I think of the strolling violin ensemble as part of a tradition that began in the villages of central Europe where the music for feast days and weddings was supplied by strolling fiddlers. Those village musicians inspired composers such as Haydn, Brahms, Bartok, Johann Strauss, and Leoš Janáček. Brahms wrote the well-known Hungarian Dances, and Janáček featured a fiddle ensemble in Act I of his opera “Jenůfa.” Frances and I made three visits to Velká nad Veličkou, a small town in the Czech Republic where this tradition is still alive. Janáček collected folk music there in the 1890s, and our host, a fiddler himself, was the grandson of one of Janáček’s informants. For a sample of their music see this YouTube video:
In 1996 I took early retirement from my career at the U.S. Environmental Protection Agency and for the next 20 years concentrated on making music as a freelancer in the popular music field.
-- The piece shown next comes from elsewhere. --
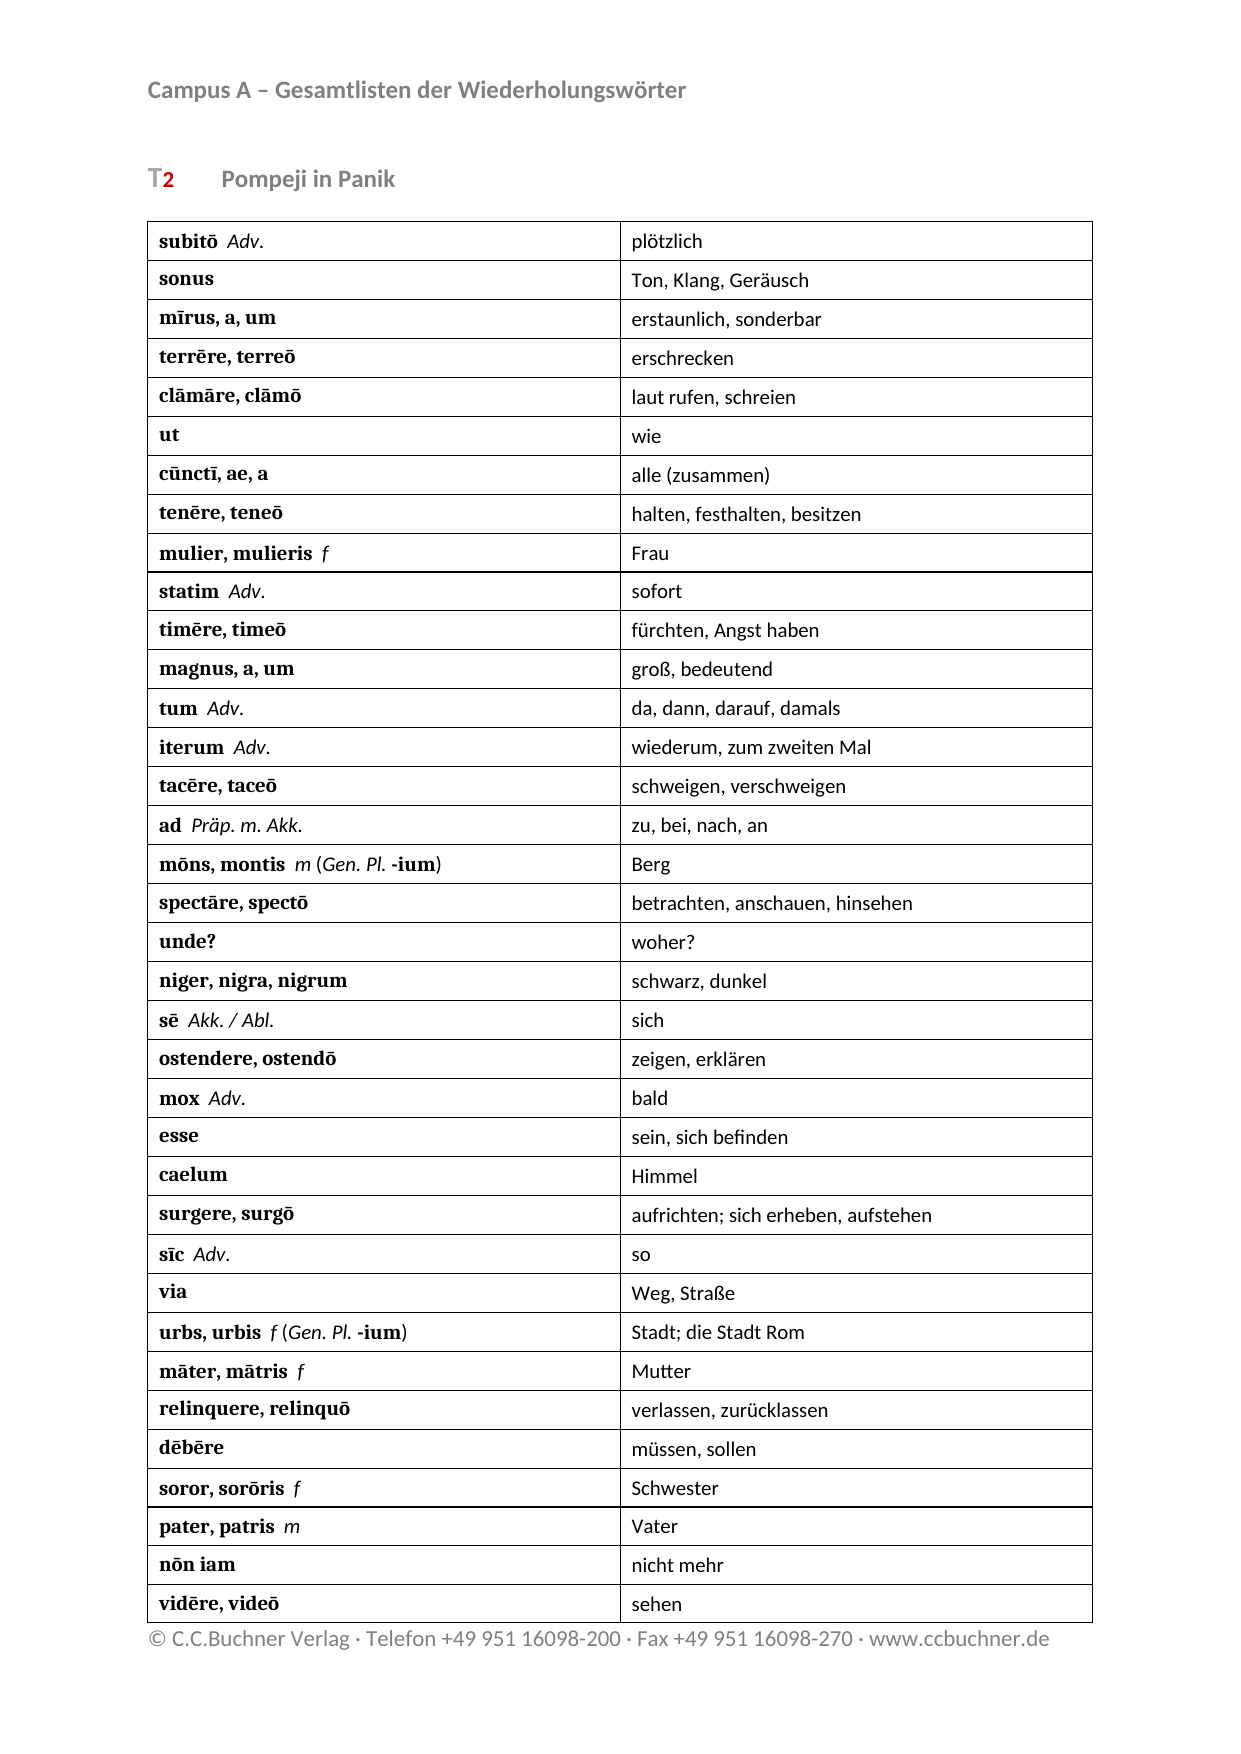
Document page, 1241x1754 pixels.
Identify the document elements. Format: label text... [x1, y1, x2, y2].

In addition to strolling ensembles, I was asked to join a big band, the Gene Donati Orchestra, based in Washington; our engagements took us as far afield as Cleveland, Detroit and Dallas. One of my colleagues on these gigs was a younger PYP alumnus, David Swanson, who retired from a career as a violinist in the U.S. Air Force Strings. (On one extraordinary wedding engagement David and I were asked to play the Bach Double Concerto for Two Violins, using an arrangement for string quartet.) And I’ve done many solo strolling engagements, continually expanding my repertoire of popular and classical tunes.
Thanks for the Portland Youth Philharmonic
I retired from making music at the end of 2016. My deteriorating vision makes it difficult to read music, and my violin technique is not what it used to be. It has been a good run. Frances and I will continue to enjoy music as members of the audience. In our city we love the Baltimore Symphony Orchestra, chamber ensembles and choral groups, and we often go to concerts, operas and master classes at the Peabody Conservatory of the Johns Hopkins University.
Looking back across the years, I think it was an incredible stroke of luck for us that Jacob Avshalomov came to Portland and stayed as leader of PYP. Conductors like him are few and far between, and they are not conducting youth orchestras. He introduced us to a wide range of music, from the baroque and classical masters to the living composers of our own time. He was also a great builder of the cultural life of Portland, starting in the 1950s when the city had far less to offer than it does now. He was constantly building alliances among the arts, collaborating with schools and colleges, and stimulating interest in music all over town.
After making music for half a century, I still have moments when I think to myself, “I can’t believe I’m doing this!” And I silently thank PYP and Jacob Avshalomov for making it possible.